Citations And Provenance Are Part Of The Control Surface

Tenant Lens returns grounded answers with citations. Every retrieved chunk carries tenant ID, document ID, chunk ID, source key, filename, category, and section context.

That provenance is useful for trust, but it is also part of the audit story. If a customer asks why an answer was generated, the system can show which tenant-scoped sources were retrieved. If an engineer is debugging a suspicious response, they can trace retrieval back to source documents and authorization scope. And during evaluation, the platform can test whether expected sources appeared and unauthorized sources did not.

For multi-tenant systems, provenance is not just a user experience feature. It is part of the control surface.

The General Pattern

The Tenant Lens implementation is specific: Cognito, API Gateway, Lambda, OpenSearch, Bedrock, per-tenant indexes. The security pattern is more general:

1. Authenticate the caller.
2. Resolve tenant membership and role claims.
3. Convert identity into allowed data scope.
4. Validate requested scope against allowed scope.
5. Build the data-plane query from validated scope only.
6. Retrieve or operate only within that scope.
7. Preserve provenance and audit context.
8. Treat elevated access as explicit scoped access, not a bypass.

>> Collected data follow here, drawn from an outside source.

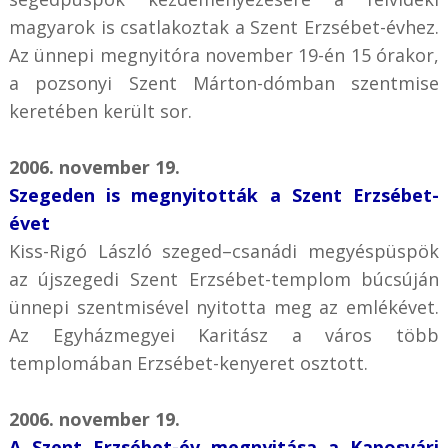
magyarok is csatlakoztak a Szent Erzsébet-évhez.
Az ünnepi megnyitóra november 19-én 15 órakor,
a pozsonyi Szent Márton-dómban szentmise
keretében került sor.
2006. november 19.
Szegeden is megnyitották a Szent Erzsébet-
évet
Kiss-Rigó László szeged–csanádi megyéspüspök
az újszegedi Szent Erzsébet-templom búcsúján
ünnepi szentmisével nyitotta meg az emlékévet.
Az Egyházmegyei Karitász a város több
templomában Erzsébet-kenyeret osztott.
2006. november 19.
A Szent Erzsébet-év megnyitása a Kaposvári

The downstream system can be a vector index, SQL database, object store, analytics engine, or workflow tool. The implementation details change. The principle does not.

Tenant isolation should happen before data access, not after.

For Tenant Lens, the most important security decision was not which language model generated the answer. It was where tenant scope was enforced.

The security boundary is not the prompt.

The security boundary is the path that decides what data the system is allowed to touch before the prompt ever exists.